The woman with the HK smiled. “The escalator is nice and narrow.”
The scarred hunter touched his radio. “We have her pinned down. Take the escalator down and cover us.”
“Copy.”
The leader pointed to a spot on the floor. “Stand there please.”
I stood. The four hunters flanked the escalator. Two hunters came down the steps, sticking close together, a third slightly behind. My four bodyguards let them get halfway down. Gunfire burst, deafening in the silence of the mall. Three bloody bodies fell.
Three more people I killed. I would deal with the guilt later. Right now, I had to survive.
The leader turned to me. “We should take care of the rest of the crew as well, while we’re at it. Safer that way.”
I forced my mouth to move. “Good idea.”
The hunters fell into a defensive formation around me, the scarred leader in front, two people on the sides, and the female hunter covering the rear. We walked back to the Keystone Mall entrance.
“Do you often capture people for Mr. De Lacy?”
“We’ve done it a few times,” the leader said. “Mostly we’re given termination jobs.”
“Was Sigourney Etterson one of your contracts? It would’ve been last Sunday.”
“No,” the scarred man said without a pause. “We did a wet job last Saturday. Sunday we were dark. I got some killer fishing done.”
Killer fishing. He didn’t even realize what he’d said.
“Did you go out on your boat?” the hunter on the right asked.
“Naah. Went kayak fishing on Lake Anahuac. Got a six-pound largemouth bass.”
“Nice!” the hunter on the right said.
“Who did you kill on Saturday?” I asked.
“Some lawyer,” the leader said. “A clean, easy job. He came home, we put a gun into his mouth, pulled the trigger. Left him for the wife to find.”
“I wish they were all that easy,” the female hunter said.
“Ain’t that the truth?” the hunter on the left added.
The first set of escalators came into view, a pair of guards by it. My escorts snapped their weapons up. The guns spat noise and bullets, and two corpses hit the floor. As we moved past them, the female hunter kicked one of the bodies. “I never liked that guy.”

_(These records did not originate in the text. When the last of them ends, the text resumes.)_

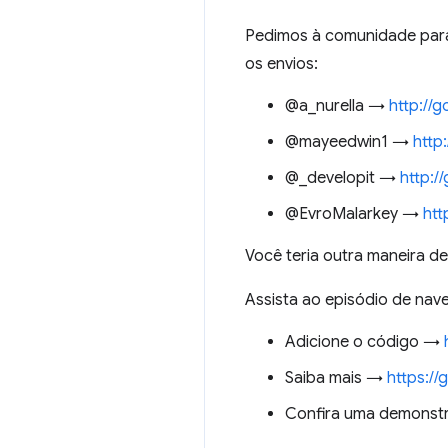
Pedimos à comunidade para 
os envios:
@a_nurella →
http://
@mayeedwin1 →
http
@_developit →
http:/
@EvroMalarkey →
htt
Você teria outra maneira d
Assista ao episódio de nav
Adicione o código →
Saiba mais →
https:/
Confira uma demons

“What kind of work does Mr. De Lacy do? How did you end up working for him?”
“Technically, we work for Diatheke,” the female hunter said.
“I don’t know what he does,” the leader said. “All I know is we get a name, we show up, do our thing, and we get paid.”
“Yes,” the guard on the right said. “Do you have any idea how much a year of college costs? I’ve got two kids in elementary, and the wife and I already have to start saving.”